AUD Exchange Rates Tumble as Australia’s Headline Inflation Proves Limp
A disappointing Australian inflation reading left investors struggling to find reasons to invest in the ‘Aussie’ Dollar this morning, with the release further diminishing the possibility that the Reserve Bank of Australia (RBA) will move for a rate hike next year.
Consumer prices in Australia jumped 1.8% on the year in the third quarter, down from the previous period’s 1.9% and below the market forecast of 2.0%.
This was the lowest rate of inflation Australia has demonstrated since the December quarter of 2016, with markets citing the drop in the prices of food as the predominant reason for the fall.
House prices and transport, however, continued to increase.
On a quarterly basis, consumer prices inched up by 0.6%, faster than the 0.2% gain in Q2 but still below the market forecast of a 0.8% rise.
Today’s inflation print is also notable in that there’s very little on the horizon that could perceivably nudge the figure back into the bank’s target range of 2-3%.
Chief Economist at AMP Capital Shane Oliver shared this sentiment, stating:
‘There is no imminent RBA interest rate hike here’.
Justin Smirk, an Economist at Westpac stated:
‘Broadly speaking the Australian economy appears to be locked in a low inflation environment. At this stage we struggle to find any broad cyclical upswing in prices’.
This outlook has severely limited demand for the Australian Dollar, allowing its US counterpart to take the lead.
USD Exchange Rates Bolstered by Robust US Durable Goods Orders
The ‘Greenback’ remains on good form today following news that the number of durable goods orders in the US increased by more than forecast in September.
Durable goods orders (the value of orders placed for long lasting goods) increased by 2.2%, significantly above August’s 1.0% increase and indeed the forecast of 2.0%.
This rise resulted from a concentrated increase in the order of military hardware, commercial aircraft and electronics, ultimately pointing to a resurgence in American manufacturing in 2017 that has been aided by robust demand at home.
Beyond this, recent statements from Fed Chairman Janet Yellen that the economic damage of Harvey and Irma would be temporary seem to have been quantified, leaving markets increasingly invested in the prospect that the Fed might move for a third and final rate in in 2017.

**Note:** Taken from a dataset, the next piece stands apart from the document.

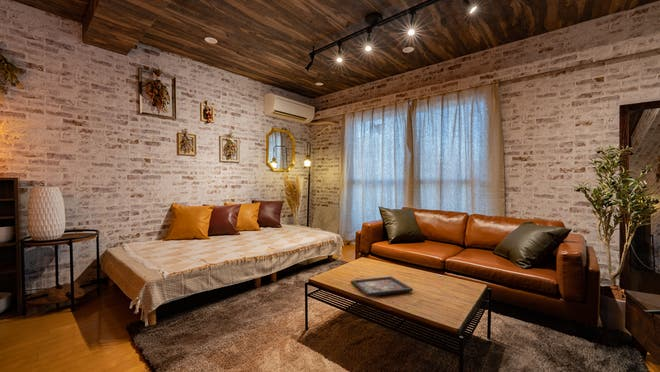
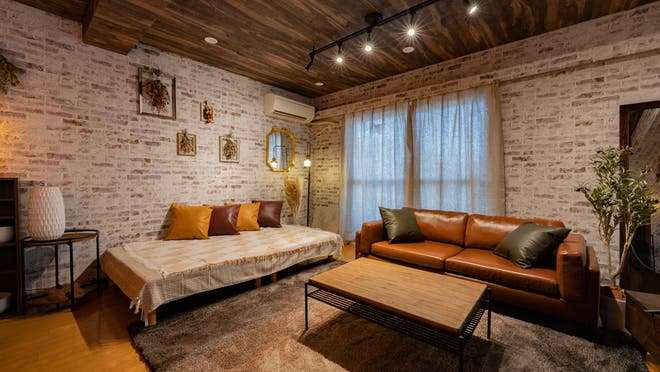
- decorative tray [350,275,414,298]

In other news, yesterday’s IHS Markit flash estimate for US service ‘business activity’ climbed from 55.3 in September to 55.9 in October – above the market forecast of 55.6 and marking the second-fastest rate of expansion seen since November 2015.
The manufacturing flash estimate also demonstrated a rise from 53.1 to 54.5 – a nine-month high, whilst the composite reading jumped from 54.8 to 55.7, above the forecast of 54.3.

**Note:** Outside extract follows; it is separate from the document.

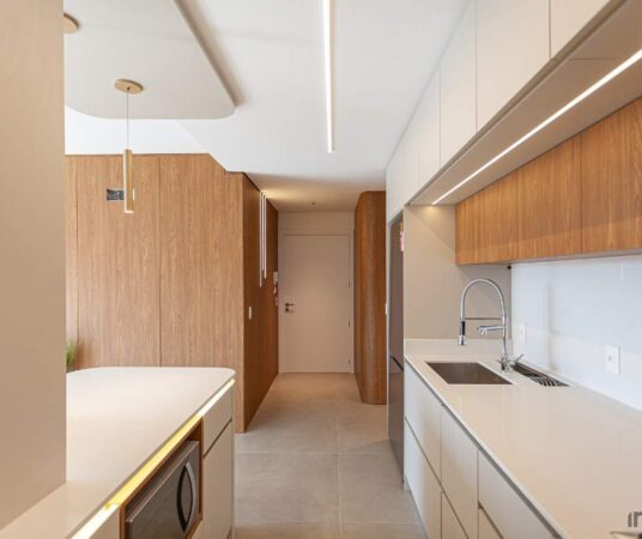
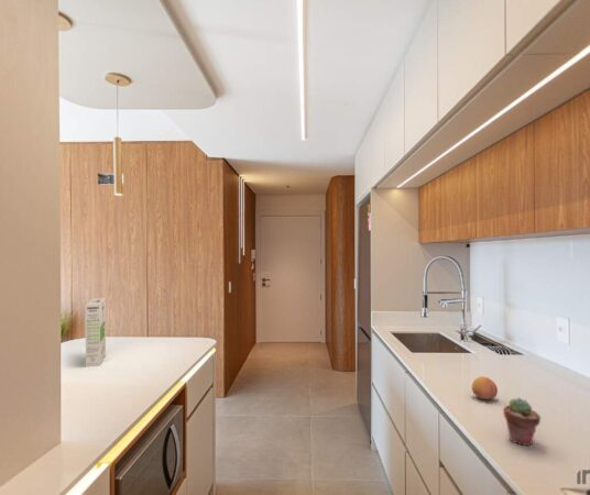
+ cereal box [85,297,107,369]
+ fruit [471,375,499,400]
+ potted succulent [503,397,542,447]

AUD USD Outlook Gloomy as Fed Deemed More Hawkish Option than the RBA
The outlook for the AUD USD exchange rate has grown increasingly gloomy today, with Australia’s disappointing inflation print expected to leave the RBA dovish.
The Federal Reserve, on the other hand, has repeatedly suggested that it could move for another rate hike in 2017 (as initially planned), though this ultimately remains dependent on the performance of US inflation readings between then and now.

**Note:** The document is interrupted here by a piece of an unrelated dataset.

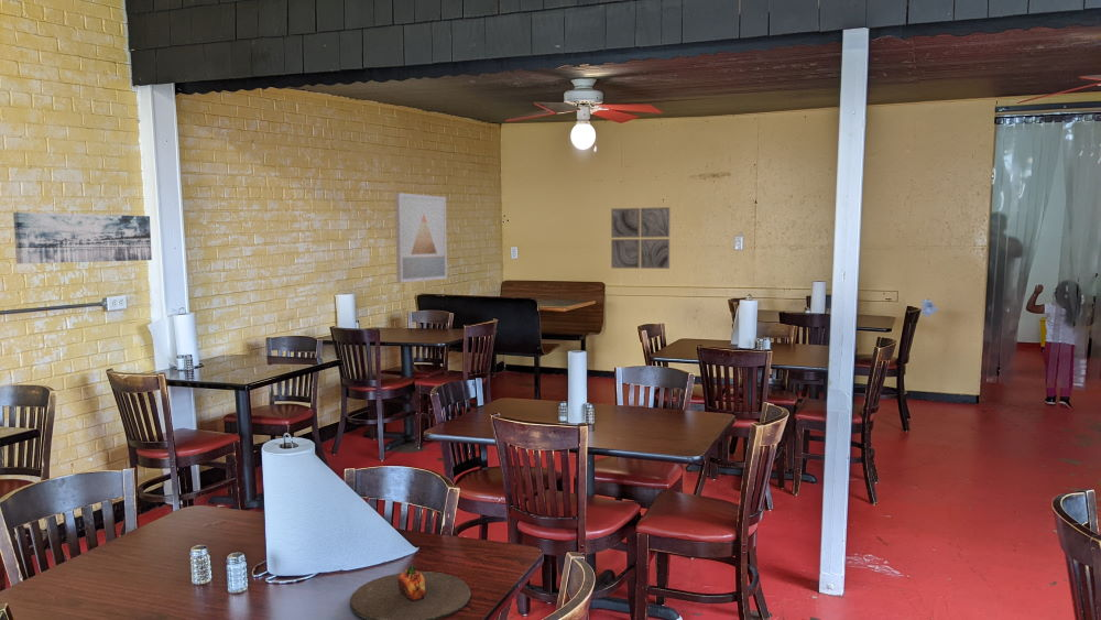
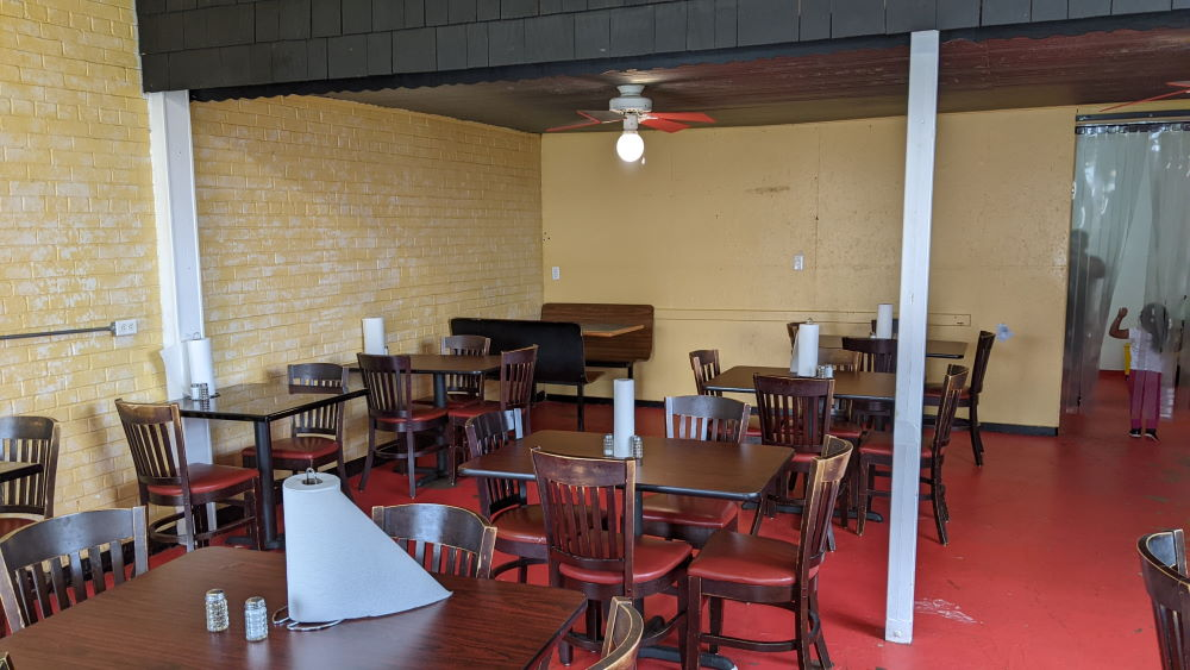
- plate [349,564,472,620]
- wall art [12,211,153,264]
- wall art [394,192,448,284]
- wall art [610,206,672,270]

Markets will be watching tomorrow’s run of US data releases, with the advance goods trade balance figures for September liable to cause some movement. This release is currently forecast to drop from -$63.3b to -$64b; a widening deficit that could put the ‘Greenback’ under pressure.
This pressure is unlikely to be enough to reverse the US Dollar’s lead in the AUD USD pairing, however, with demand for the ‘Aussie’ Dollar likely to continue to diminish in the near-term.